A questão da cor, ela vem antes ou depois de todo o conceito?
Eu nunca penso no antes ou depois. Eu começo e depois eu viro o quadro para parede, às vezes alguns ficam anos, fico sem olhar para ele. Aí, depois de um tempo, quando eu tiro ele de lá, ele me revela umas coisas que, no momento de fazer, eu não percebia. É um aprendizado, um quadro. Uma experiência única. Ele não precisa ter nenhuma relação com o outro, pode até ter, mas eu vejo como uma obra única, cada um é uma coisa. E o material também.
Pintar é um gesto mais político, mais estético, ou isso não vem ao caso na hora que você está criando?
Vem sim, porque quando você está criando, você está compondo. O pintor, ele faz sozinho. Ele é o primeiro espectador da obra. E ele é também seu primeiro crítico. Às vezes, tem quadro que nasce antes do tempo, ele tem uma síntese que, na hora que eu estava fazendo um outro conjunto de obra, eu não tinha ainda. Eles nascem, eles antecipam para uma coisa que vem lá na frente, isso fica muito evidente porque eu coleciono meu trabalho também.

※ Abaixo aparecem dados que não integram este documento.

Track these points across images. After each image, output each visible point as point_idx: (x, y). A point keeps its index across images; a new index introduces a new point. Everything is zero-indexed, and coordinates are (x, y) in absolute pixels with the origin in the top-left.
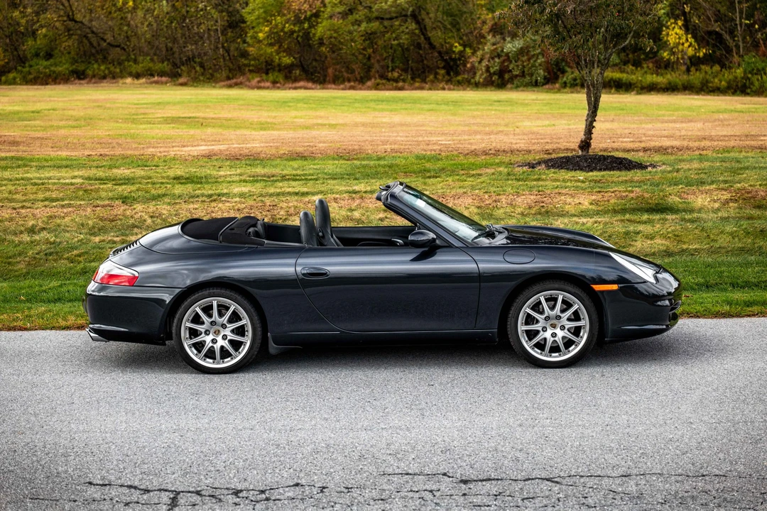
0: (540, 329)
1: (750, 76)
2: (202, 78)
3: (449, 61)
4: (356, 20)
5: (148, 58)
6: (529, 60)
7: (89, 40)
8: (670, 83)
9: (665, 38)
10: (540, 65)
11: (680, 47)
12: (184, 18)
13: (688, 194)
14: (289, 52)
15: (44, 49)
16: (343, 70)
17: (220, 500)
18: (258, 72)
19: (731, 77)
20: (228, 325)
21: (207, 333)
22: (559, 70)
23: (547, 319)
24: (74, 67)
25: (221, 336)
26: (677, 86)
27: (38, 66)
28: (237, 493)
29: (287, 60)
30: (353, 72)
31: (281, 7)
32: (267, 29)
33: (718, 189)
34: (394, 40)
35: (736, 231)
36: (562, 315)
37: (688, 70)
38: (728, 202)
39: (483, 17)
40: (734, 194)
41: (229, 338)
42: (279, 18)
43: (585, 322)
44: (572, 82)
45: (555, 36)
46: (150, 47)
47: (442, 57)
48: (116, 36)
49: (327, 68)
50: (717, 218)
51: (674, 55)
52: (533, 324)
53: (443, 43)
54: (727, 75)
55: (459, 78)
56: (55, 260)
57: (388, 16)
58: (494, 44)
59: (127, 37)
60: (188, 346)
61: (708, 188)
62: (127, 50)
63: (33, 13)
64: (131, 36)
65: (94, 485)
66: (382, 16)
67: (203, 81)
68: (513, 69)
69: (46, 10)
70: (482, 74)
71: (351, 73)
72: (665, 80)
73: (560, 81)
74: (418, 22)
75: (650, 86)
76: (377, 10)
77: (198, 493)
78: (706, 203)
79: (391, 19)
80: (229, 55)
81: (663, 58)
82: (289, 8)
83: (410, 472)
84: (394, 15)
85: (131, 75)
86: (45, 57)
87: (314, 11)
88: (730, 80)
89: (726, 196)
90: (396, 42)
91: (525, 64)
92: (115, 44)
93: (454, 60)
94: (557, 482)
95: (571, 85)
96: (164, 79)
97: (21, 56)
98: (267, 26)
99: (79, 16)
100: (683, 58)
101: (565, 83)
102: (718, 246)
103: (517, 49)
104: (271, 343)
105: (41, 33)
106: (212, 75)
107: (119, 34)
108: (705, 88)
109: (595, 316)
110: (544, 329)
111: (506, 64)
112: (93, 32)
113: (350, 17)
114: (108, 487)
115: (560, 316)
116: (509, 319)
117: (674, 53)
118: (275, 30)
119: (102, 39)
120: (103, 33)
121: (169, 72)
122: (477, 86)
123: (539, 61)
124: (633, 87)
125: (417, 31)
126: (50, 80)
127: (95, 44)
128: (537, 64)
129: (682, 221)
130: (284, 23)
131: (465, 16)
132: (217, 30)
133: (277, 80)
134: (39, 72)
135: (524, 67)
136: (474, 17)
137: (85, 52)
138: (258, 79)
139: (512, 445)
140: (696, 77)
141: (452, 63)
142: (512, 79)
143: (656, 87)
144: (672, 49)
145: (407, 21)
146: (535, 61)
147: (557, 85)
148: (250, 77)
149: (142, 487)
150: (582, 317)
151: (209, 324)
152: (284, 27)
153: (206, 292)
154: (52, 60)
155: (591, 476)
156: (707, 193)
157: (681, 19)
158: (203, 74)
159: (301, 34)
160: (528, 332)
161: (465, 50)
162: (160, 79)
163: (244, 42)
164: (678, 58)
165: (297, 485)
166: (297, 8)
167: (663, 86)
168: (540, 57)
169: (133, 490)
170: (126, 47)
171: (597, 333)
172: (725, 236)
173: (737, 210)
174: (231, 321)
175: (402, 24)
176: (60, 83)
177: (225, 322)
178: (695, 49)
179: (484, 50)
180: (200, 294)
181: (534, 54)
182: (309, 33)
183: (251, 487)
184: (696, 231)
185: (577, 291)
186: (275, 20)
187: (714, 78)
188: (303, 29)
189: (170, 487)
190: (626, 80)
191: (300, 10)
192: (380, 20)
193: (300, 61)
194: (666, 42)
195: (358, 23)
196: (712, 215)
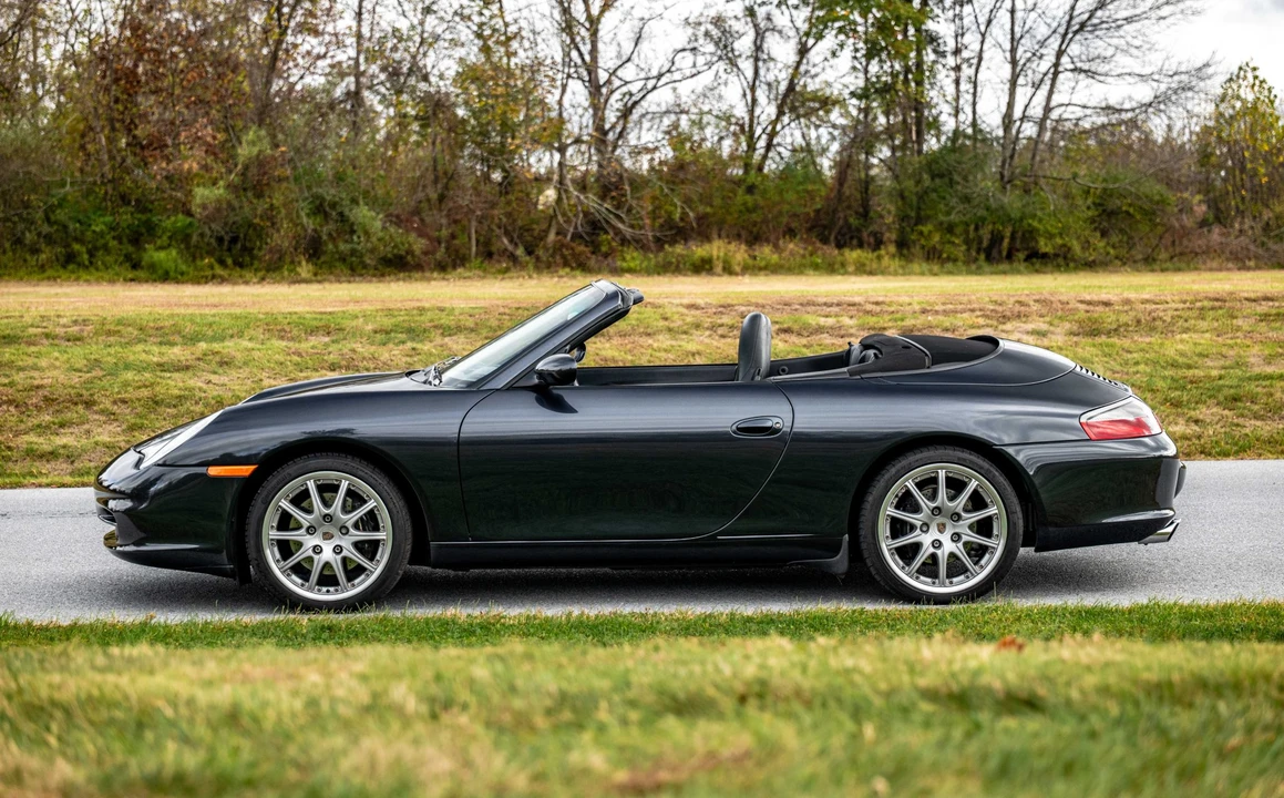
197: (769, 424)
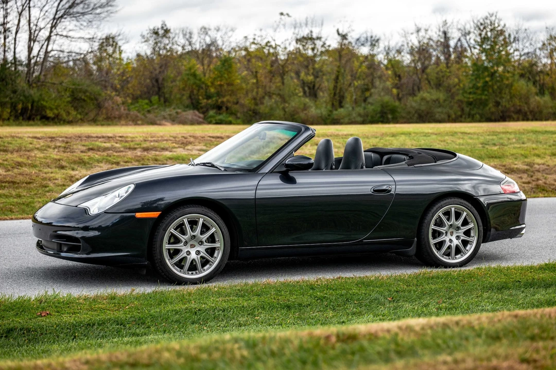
197: (384, 187)
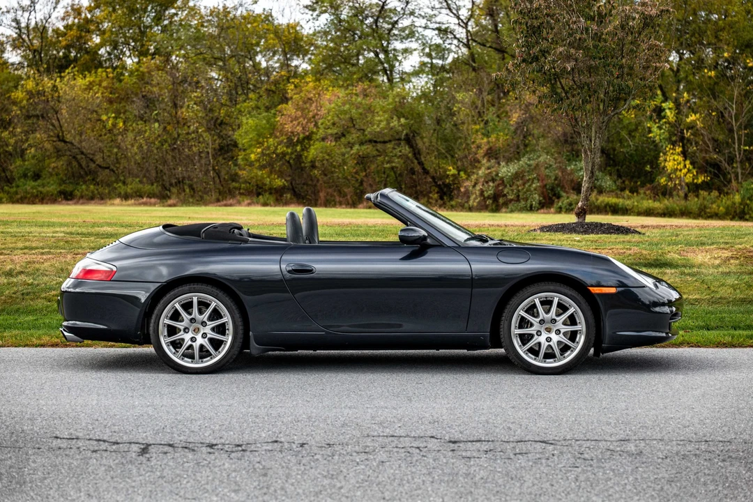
0: (534, 333)
1: (748, 202)
2: (191, 200)
3: (442, 186)
4: (349, 143)
5: (138, 180)
6: (524, 184)
7: (78, 161)
8: (667, 208)
9: (663, 164)
10: (535, 189)
11: (678, 173)
12: (175, 140)
13: (687, 252)
14: (281, 174)
15: (32, 170)
16: (335, 194)
17: (193, 450)
18: (249, 195)
19: (729, 203)
20: (208, 323)
21: (186, 330)
22: (554, 195)
23: (542, 322)
24: (62, 187)
25: (200, 335)
26: (674, 212)
27: (26, 187)
28: (211, 446)
29: (279, 182)
30: (345, 195)
31: (274, 129)
32: (259, 150)
33: (718, 249)
34: (387, 163)
35: (738, 284)
36: (557, 319)
37: (686, 197)
38: (729, 260)
39: (478, 142)
40: (735, 253)
41: (209, 336)
42: (271, 140)
43: (581, 326)
44: (568, 207)
45: (552, 96)
46: (139, 169)
47: (436, 183)
48: (105, 157)
49: (319, 192)
50: (718, 272)
51: (672, 181)
52: (527, 328)
53: (437, 168)
54: (725, 201)
55: (453, 203)
56: (32, 300)
57: (381, 140)
58: (489, 168)
59: (117, 159)
60: (166, 343)
61: (708, 247)
62: (116, 172)
63: (21, 133)
64: (121, 158)
65: (61, 439)
66: (375, 139)
67: (193, 203)
68: (508, 193)
69: (36, 130)
70: (475, 199)
71: (344, 197)
72: (662, 205)
73: (555, 205)
74: (411, 146)
75: (646, 211)
76: (370, 133)
77: (170, 445)
78: (706, 260)
79: (385, 142)
80: (219, 177)
81: (659, 184)
82: (281, 131)
83: (395, 435)
84: (387, 139)
85: (119, 196)
86: (33, 178)
87: (307, 134)
88: (728, 206)
89: (727, 254)
90: (388, 165)
91: (520, 188)
92: (104, 166)
93: (448, 186)
94: (552, 444)
95: (567, 209)
96: (153, 200)
97: (9, 177)
98: (258, 148)
99: (68, 136)
100: (680, 184)
101: (560, 208)
102: (719, 297)
103: (512, 174)
104: (253, 343)
105: (30, 153)
106: (202, 198)
107: (109, 156)
108: (702, 213)
109: (592, 321)
110: (539, 334)
111: (501, 188)
112: (82, 153)
113: (343, 139)
114: (75, 440)
115: (555, 320)
116: (502, 323)
117: (670, 179)
118: (267, 152)
119: (92, 160)
120: (93, 154)
121: (158, 194)
122: (471, 209)
123: (534, 185)
124: (629, 212)
125: (410, 155)
126: (37, 200)
127: (84, 164)
128: (532, 189)
129: (682, 275)
130: (276, 144)
131: (460, 141)
132: (208, 153)
133: (268, 202)
134: (26, 192)
135: (519, 191)
136: (469, 142)
137: (73, 173)
138: (249, 201)
139: (504, 419)
140: (694, 203)
141: (445, 189)
142: (506, 204)
143: (653, 213)
144: (670, 175)
145: (400, 144)
146: (530, 186)
147: (552, 210)
148: (241, 199)
149: (111, 441)
150: (578, 321)
151: (189, 322)
152: (276, 149)
153: (186, 288)
154: (39, 181)
155: (588, 440)
156: (707, 252)
157: (679, 146)
158: (192, 196)
159: (293, 156)
160: (521, 336)
161: (459, 174)
162: (148, 200)
163: (236, 165)
164: (675, 184)
165: (276, 442)
166: (290, 130)
167: (660, 211)
168: (535, 181)
169: (101, 443)
170: (115, 169)
171: (593, 338)
172: (726, 288)
173: (738, 267)
174: (211, 318)
175: (396, 147)
176: (47, 203)
177: (205, 320)
178: (694, 175)
179: (477, 174)
180: (180, 289)
181: (529, 179)
182: (301, 156)
183: (227, 442)
184: (697, 284)
185: (574, 293)
186: (267, 142)
187: (712, 203)
188: (296, 151)
189: (140, 441)
190: (622, 204)
191: (292, 132)
192: (374, 144)
193: (291, 184)
194: (664, 168)
195: (351, 145)
196: (711, 271)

São coisas que antigamente eu não via. Você vai afinando um olhar. Quando eu faço, não quero dizer que eu estou falando sobre aquilo. O que eu busco, eu acho, é algo que você ainda não viu. Eu quero fazer algo que eu não vi ainda.
Como você está diante do Brasil de hoje? O que está te mobilizando?
Eu me coloco não no país só político, me coloco como um indivíduo, como ser humano, estou num planeta maravilhoso, maravilhoso. Eu tenho orgulho de ter nascido nesse país. Eu não relaciono o Brasil com nenhum político. Eu falo da biosfera, de todo o povo, dessa diversidade de frutas, de tudo. Eu me ligo nisso. É claro que as coisas que afetam o cotidiano, não tem como, você se liga, eu sou um cidadão normal, né? Eu não sou industrial, não tenho talento para isso. Mas consegui, mesmo neste país, continuar fazendo o que eu gosto, que é me descobrir enquanto um pintor que chega a fazer alguma coisa que tenha uma certa importância.
Nesta exposição, tem alguma obra que você considere que seja um ponto de virada na sua trajetória?
O problema é que eu estou sempre na virada. Você entende? Eu nunca pensei em investir numa ideia para depois chegar numa síntese dela. Isso é um pensamento muito europeu. Eu parto mais para a caverna, os desenhos indígenas. Para conhecer um caminho que eu nunca vi. É como se eu morasse num lugar e, depois de tantos anos, eu falo: "Bom, a família cresceu. Vou ver o que é que tem lá naquele morro". É essa a minha caminhada. No dia que eu morrer, aí sim já dá para ver para onde eu estava indo, para onde. E quando eu não pinto, eu me sinto cansado.